El estudio, titulado “Empleo provincial: crecimiento focalizado, derrame limitado”, muestra que entre 2023 y 2025 el empleo formal cayó un 2,7% a nivel nacional, aunque ese promedio esconde fuertes diferencias regionales. Mientras algunas provincias lograron expandirse, la mayoría evidenció retrocesos en un contexto de ajuste económico.
Entre los casos más destacados aparece Neuquén, donde el desarrollo de Vaca Muerta generó un impacto positivo más amplio. Allí, el crecimiento del sector energético no solo impulsó el empleo directo, sino también actividades vinculadas, configurando uno de los ejemplos más claros de derrame.
Sin embargo, esta dinámica no se replica en todo el país. Provincias con actividad minera como San Juan, Salta y Jujuy, o aquellas ligadas al agro, muestran avances puntuales, pero con menor capacidad de traccionar al resto de la economía local.

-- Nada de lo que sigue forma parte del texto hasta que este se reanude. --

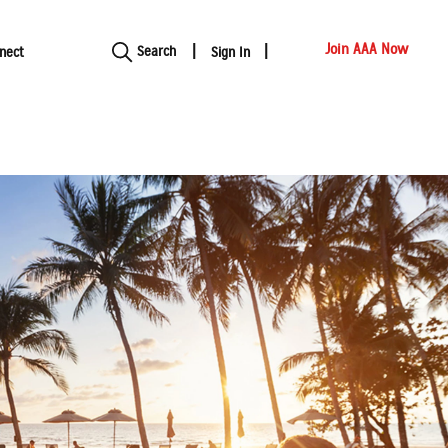
Show modal
Join AAA Now
Search
nect
Sign In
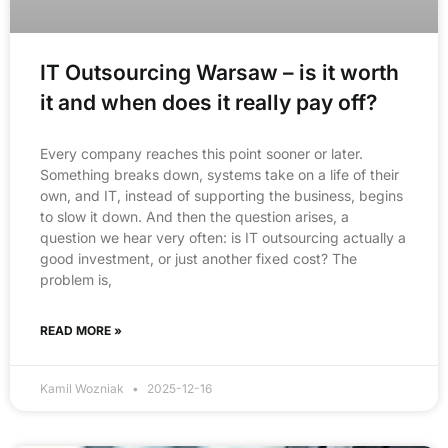
IT Outsourcing Warsaw – is it worth
it and when does it really pay off?
Every company reaches this point sooner or later.
Something breaks down, systems take on a life of their
own, and IT, instead of supporting the business, begins
to slow it down. And then the question arises, a
question we hear very often: is IT outsourcing actually a
good investment, or just another fixed cost? The
problem is,
READ MORE »
Kamil Wozniak
2025-12-16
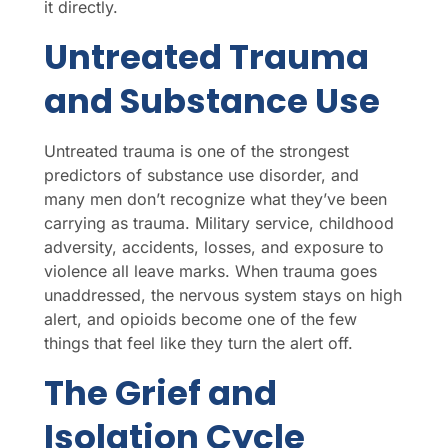
it directly.
Untreated Trauma
and Substance Use
Untreated trauma is one of the strongest
predictors of substance use disorder, and
many men don’t recognize what they’ve been
carrying as trauma. Military service, childhood
adversity, accidents, losses, and exposure to
violence all leave marks. When trauma goes
unaddressed, the nervous system stays on high
alert, and opioids become one of the few
things that feel like they turn the alert off.
The Grief and
Isolation Cycle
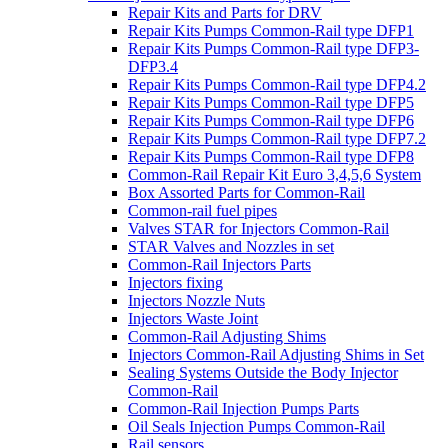
Repair Kits and Parts for DRV
Repair Kits Pumps Common-Rail type DFP1
Repair Kits Pumps Common-Rail type DFP3-
DFP3.4
Repair Kits Pumps Common-Rail type DFP4.2
Repair Kits Pumps Common-Rail type DFP5
Repair Kits Pumps Common-Rail type DFP6
Repair Kits Pumps Common-Rail type DFP7.2
Repair Kits Pumps Common-Rail type DFP8
Common-Rail Repair Kit Euro 3,4,5,6 System
Box Assorted Parts for Common-Rail
Common-rail fuel pipes
Valves STAR for Injectors Common-Rail
STAR Valves and Nozzles in set
Common-Rail Injectors Parts
Injectors fixing
Injectors Nozzle Nuts
Injectors Waste Joint
Common-Rail Adjusting Shims
Injectors Common-Rail Adjusting Shims in Set
Sealing Systems Outside the Body Injector
Common-Rail
Common-Rail Injection Pumps Parts
Oil Seals Injection Pumps Common-Rail
Rail sensors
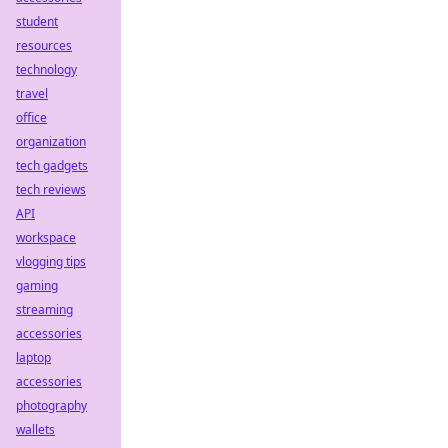
student
resources
technology
travel
office
organization
tech gadgets
tech reviews
API
workspace
vlogging tips
gaming
streaming
accessories
laptop
accessories
photography
wallets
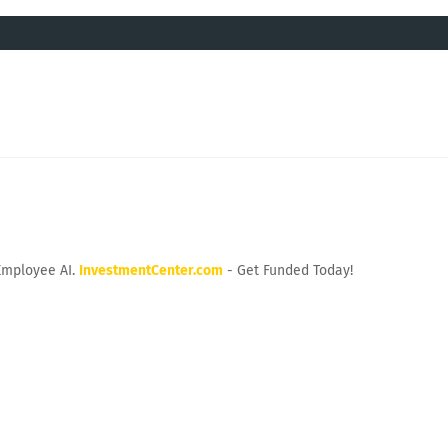
Employee AI.
InvestmentCenter.com
- Get Funded Today!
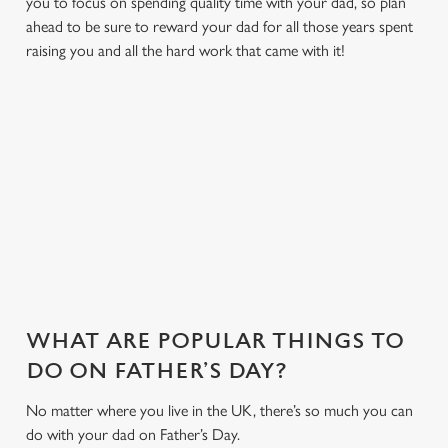
you to focus on spending quality time with your dad, so plan
ahead to be sure to reward your dad for all those years spent
raising you and all the hard work that came with it!
MAKE THIS FATHER'S DAY EXTRA
SPECIAL
With delicious dishes, sport on the big screens and a friendly
environment we have everything to make your Father's Day
one to remember...
WHAT ARE POPULAR THINGS TO
DO ON FATHER’S DAY?
No matter where you live in the UK, there’s so much you can
do with your dad on Father’s Day.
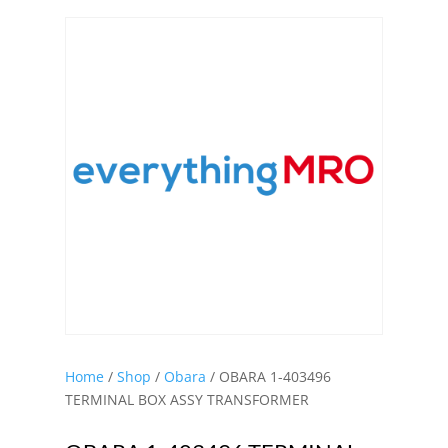
Home
/
Shop
/
Obara
/ OBARA 1-403496
TERMINAL BOX ASSY TRANSFORMER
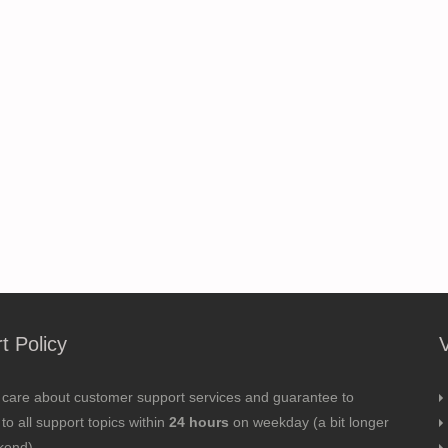
t Policy
 care about customer support services and guarantee to
to all support topics within
24 hours
on weekday (a bit longer
kend).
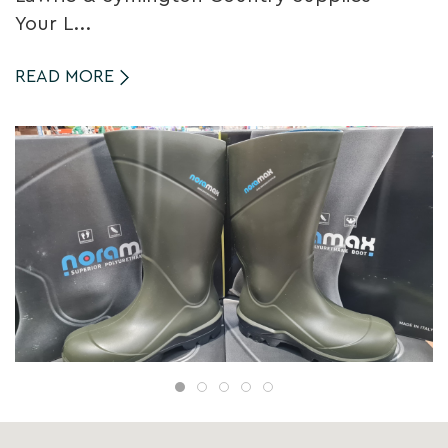
Your L...
READ MORE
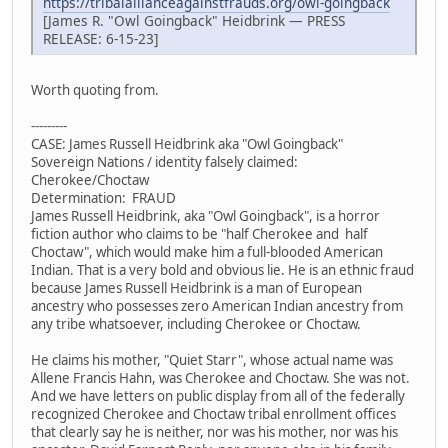
https://tribalallianceagainstfrauds.org/owl-goingback
[James R. "Owl Goingback" Heidbrink — PRESS
RELEASE: 6-15-23]
Worth quoting from.
---------
CASE: James Russell Heidbrink aka "Owl Goingback"
Sovereign Nations / identity falsely claimed:
Cherokee/Choctaw
Determination: FRAUD
James Russell Heidbrink, aka "Owl Goingback", is a horror
fiction author who claims to be "half Cherokee and half
Choctaw", which would make him a full-blooded American
Indian. That is a very bold and obvious lie. He is an ethnic fraud
because James Russell Heidbrink is a man of European
ancestry who possesses zero American Indian ancestry from
any tribe whatsoever, including Cherokee or Choctaw.
He claims his mother, "Quiet Starr", whose actual name was
Allene Francis Hahn, was Cherokee and Choctaw. She was not.
And we have letters on public display from all of the federally
recognized Cherokee and Choctaw tribal enrollment offices
that clearly say he is neither, nor was his mother, nor was his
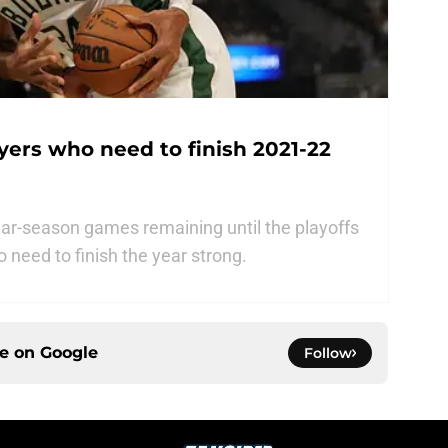
ayers who need to finish 2021-22
ar-season games remaining until the playoffs
o need to finish the year strong.
ce on
Google
Follow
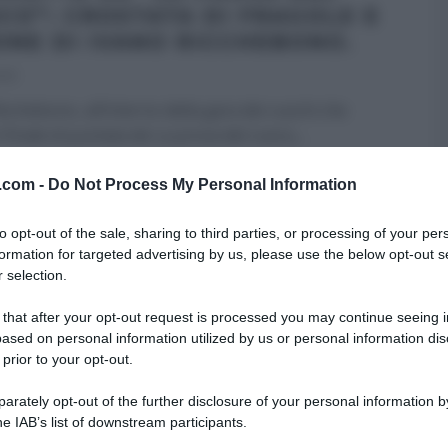
CO”: CROSTATA DI FRAGOLE E
ONE DI IVANO RICCHEBONO.
013
icchebono, all’interno della gara dei cuochi che
l finale di puntata de La prova del cuoco,
...
 DESSERT
LA PROVA DEL CUOCO
RICETTE
v.com -
Do Not Process My Personal Information
to opt-out of the sale, sharing to third parties, or processing of your per
formation for targeted advertising by us, please use the below opt-out s
 selection.
 that after your opt-out request is processed you may continue seeing i
ased on personal information utilized by us or personal information dis
 prior to your opt-out.
rately opt-out of the further disclosure of your personal information by
he IAB’s list of downstream participants.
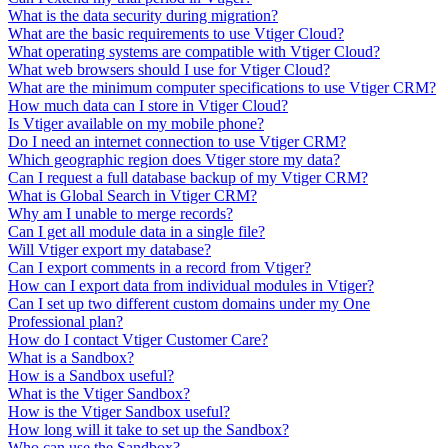
What is the data security during migration?
What are the basic requirements to use Vtiger Cloud?
What operating systems are compatible with Vtiger Cloud?
What web browsers should I use for Vtiger Cloud?
What are the minimum computer specifications to use Vtiger CRM?
How much data can I store in Vtiger Cloud?
Is Vtiger available on my mobile phone?
Do I need an internet connection to use Vtiger CRM?
Which geographic region does Vtiger store my data?
Can I request a full database backup of my Vtiger CRM?
What is Global Search in Vtiger CRM?
Why am I unable to merge records?
Can I get all module data in a single file?
Will Vtiger export my database?
Can I export comments in a record from Vtiger?
How can I export data from individual modules in Vtiger?
Can I set up two different custom domains under my One
Professional plan?
How do I contact Vtiger Customer Care?
What is a Sandbox?
How is a Sandbox useful?
What is the Vtiger Sandbox?
How is the Vtiger Sandbox useful?
How long will it take to set up the Sandbox?
Who can use the Sandbox?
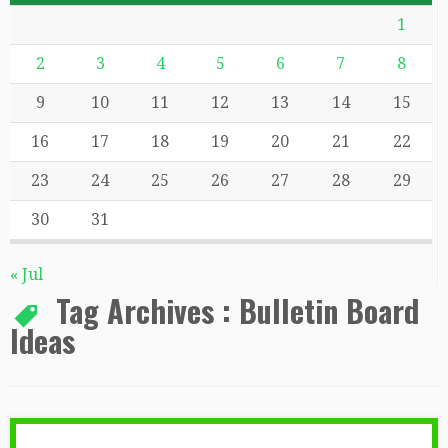
1
2
3
4
5
6
7
8
9
10
11
12
13
14
15
16
17
18
19
20
21
22
23
24
25
26
27
28
29
30
31
« Jul
Tag Archives :
Bulletin Board
Ideas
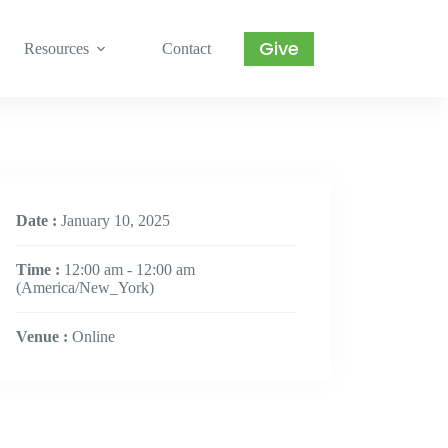
Give
Resources
Contact
Date :
January 10, 2025
Time :
12:00 am - 12:00 am
(America/New_York)
Venue :
Online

En contrapartida, sectores clave como la construcción y varios segmentos de servicios fueron los más golpeados. La caída de la obra pública y la menor actividad interna afectaron especialmente a provincias dependientes de fondos nacionales. En tanto, el comercio mostró un comportamiento mixto, con subas en algunas regiones y bajas en otras.
El informe también advierte sobre la pérdida de dinamismo en provincias petroleras tradicionales como Chubut y Santa Cruz, donde la actividad no logra sostener el nivel de empleo como en años anteriores.
La principal conclusión es clara: el derrame no es automático. Para que el crecimiento de sectores dinámicos impacte en el resto de la economía, se necesitan condiciones específicas como infraestructura, proveedores locales, capacitación laboral y estabilidad macroeconómica.
En este contexto, el mapa laboral argentino se vuelve cada vez más fragmentado. Las actividades vinculadas a la exportación —como energía, minería y agro— muestran mayor capacidad de generar empleo, mientras que los sectores orientados al mercado interno quedan más expuestos a las fluctuaciones económicas.
Así, el informe del IERAL refleja una realidad compleja: no todas las provincias participan del crecimiento de la misma manera, y el desafío sigue siendo transformar los focos de expansión en oportunidades más amplias para el conjunto del país.